The National Indian Gaming Commission needs to exercise its authority and close down the Nooksack Northwood Casino (l.), owned by the Nooksack Tribe of Washington. So says former NIGC Chairman Harold Monteau.

Former National Indian Gaming Commission Chairman Harold Monteau of the Chippewa Cree Tribe is calling on the NIGC to suspend the casino operations of the Nooksack Northwood Casino, which is operated by the Nooksack Tribe of Deming, Washington.

Monteau, in an op-ed published last week in Indianz.com noted that the Bureau of Indian Affairs, Indian Health Service and Department of Housing and Urban Development have already taken the position that the leaders of the tribe are not a legitimate government.

The tribe has been riven by a leadership and disenrollment dispute. The BIA’s Larry Roberts has announced that no more federal funds will be issued to the tribe.

Monteau wrote: “The NIGC has closed Indian casinos in the past when it could not determine that the facilities and revenues were in control of a bona fide tribal governing body. As former Chairman of the NIGC, I shut down the Elem Casino in California when the factions were shooting at each other and the casino operations did not appear to be in control of a recognized tribal government.”
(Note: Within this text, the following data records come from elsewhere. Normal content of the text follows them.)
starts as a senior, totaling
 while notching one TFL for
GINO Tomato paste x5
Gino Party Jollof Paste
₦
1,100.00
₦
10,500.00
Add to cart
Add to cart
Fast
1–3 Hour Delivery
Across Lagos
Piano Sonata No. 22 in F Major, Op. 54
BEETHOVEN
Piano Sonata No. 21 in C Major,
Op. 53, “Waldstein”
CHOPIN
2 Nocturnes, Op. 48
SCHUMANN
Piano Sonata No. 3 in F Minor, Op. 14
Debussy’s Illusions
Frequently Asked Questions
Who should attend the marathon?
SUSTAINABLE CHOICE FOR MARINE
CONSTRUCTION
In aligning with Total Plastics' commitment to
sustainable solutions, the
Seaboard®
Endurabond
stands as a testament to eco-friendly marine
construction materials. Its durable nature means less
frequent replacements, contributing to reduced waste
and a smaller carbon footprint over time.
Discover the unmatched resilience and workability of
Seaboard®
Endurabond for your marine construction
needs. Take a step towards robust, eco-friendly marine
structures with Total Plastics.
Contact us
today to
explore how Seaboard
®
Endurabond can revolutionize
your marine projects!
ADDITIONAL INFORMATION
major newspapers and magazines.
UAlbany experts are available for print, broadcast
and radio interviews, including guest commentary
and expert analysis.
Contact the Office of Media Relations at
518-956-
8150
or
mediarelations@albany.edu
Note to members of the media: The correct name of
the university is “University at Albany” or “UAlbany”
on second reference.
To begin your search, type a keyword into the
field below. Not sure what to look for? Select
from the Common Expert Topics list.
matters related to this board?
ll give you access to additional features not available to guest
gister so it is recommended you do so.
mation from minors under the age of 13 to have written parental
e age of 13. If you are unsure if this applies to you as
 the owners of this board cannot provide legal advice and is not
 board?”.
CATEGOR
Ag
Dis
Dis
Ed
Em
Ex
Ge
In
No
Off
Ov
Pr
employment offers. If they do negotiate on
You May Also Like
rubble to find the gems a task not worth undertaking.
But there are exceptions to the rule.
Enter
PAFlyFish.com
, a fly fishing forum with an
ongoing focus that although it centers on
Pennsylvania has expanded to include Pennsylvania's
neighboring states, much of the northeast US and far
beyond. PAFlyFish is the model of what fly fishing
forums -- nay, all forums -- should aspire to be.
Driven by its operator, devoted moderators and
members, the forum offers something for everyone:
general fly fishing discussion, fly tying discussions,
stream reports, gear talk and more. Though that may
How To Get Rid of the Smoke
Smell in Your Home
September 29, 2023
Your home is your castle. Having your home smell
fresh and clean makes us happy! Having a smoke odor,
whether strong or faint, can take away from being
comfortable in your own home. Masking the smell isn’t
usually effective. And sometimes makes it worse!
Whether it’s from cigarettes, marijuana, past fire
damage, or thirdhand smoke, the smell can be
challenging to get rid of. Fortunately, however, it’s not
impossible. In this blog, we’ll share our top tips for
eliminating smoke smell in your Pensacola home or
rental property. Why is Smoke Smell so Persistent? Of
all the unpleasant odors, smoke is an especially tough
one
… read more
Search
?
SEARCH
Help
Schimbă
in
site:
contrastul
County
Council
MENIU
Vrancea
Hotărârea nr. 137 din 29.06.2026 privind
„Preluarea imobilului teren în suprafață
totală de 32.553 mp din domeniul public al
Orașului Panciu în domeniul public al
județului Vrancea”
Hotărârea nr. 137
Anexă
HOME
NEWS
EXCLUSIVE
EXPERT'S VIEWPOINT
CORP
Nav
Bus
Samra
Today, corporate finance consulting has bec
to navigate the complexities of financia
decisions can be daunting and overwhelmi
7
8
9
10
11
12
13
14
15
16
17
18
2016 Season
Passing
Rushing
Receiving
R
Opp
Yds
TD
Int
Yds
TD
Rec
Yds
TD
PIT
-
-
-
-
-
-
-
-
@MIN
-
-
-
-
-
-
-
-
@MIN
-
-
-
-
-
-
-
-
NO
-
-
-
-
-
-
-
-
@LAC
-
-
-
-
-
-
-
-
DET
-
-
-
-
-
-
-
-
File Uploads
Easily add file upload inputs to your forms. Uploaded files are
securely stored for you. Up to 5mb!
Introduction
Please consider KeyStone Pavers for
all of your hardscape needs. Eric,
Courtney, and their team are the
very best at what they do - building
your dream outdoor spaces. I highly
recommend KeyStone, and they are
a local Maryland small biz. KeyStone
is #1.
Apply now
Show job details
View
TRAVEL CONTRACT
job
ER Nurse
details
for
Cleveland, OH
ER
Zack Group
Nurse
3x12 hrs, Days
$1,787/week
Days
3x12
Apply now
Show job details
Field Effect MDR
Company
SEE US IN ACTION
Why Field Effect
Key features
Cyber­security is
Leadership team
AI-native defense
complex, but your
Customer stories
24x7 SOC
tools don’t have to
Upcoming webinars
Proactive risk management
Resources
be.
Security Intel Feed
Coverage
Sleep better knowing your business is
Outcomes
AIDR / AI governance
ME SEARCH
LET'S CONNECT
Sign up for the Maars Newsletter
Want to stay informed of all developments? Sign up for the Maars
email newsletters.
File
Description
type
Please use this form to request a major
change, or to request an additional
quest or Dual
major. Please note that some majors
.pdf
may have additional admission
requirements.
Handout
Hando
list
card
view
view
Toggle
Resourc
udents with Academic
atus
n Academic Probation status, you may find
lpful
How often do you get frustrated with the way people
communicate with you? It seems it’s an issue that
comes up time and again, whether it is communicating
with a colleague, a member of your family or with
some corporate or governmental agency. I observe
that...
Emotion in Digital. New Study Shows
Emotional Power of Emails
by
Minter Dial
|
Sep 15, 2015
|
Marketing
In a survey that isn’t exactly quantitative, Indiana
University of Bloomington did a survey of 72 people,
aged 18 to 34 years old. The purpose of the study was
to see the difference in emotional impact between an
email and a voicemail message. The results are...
Three years ago, the NIGC shuttered the Sac and Fox Tribe’s Meskwaki Casino and the current NIGC Chairman did the same to the Chukchansi Gold Casino, when the tribe’s legitimacy came into question due to an armed power struggled.

Why not do the same in this case? Monteau asked. “This is no mere internal matter involving tribal politics or membership or an enrollment dispute. It is a matter of the NIGC as trustee doing its duty under IGRA and its own regulations now that the tribal gaming facilities and revenue are now in the hands of an entity that the Department of Interior has determined is not the legitimate governing body,” he wrote.

The tribal council is continuing to make distributions to some members, but excluding a group called the Nooksack 300. The distributions have never been approved according to the Indian Gaming Regulatory Act’s Revenue Allocation Plan, says Monteau. This violates the law.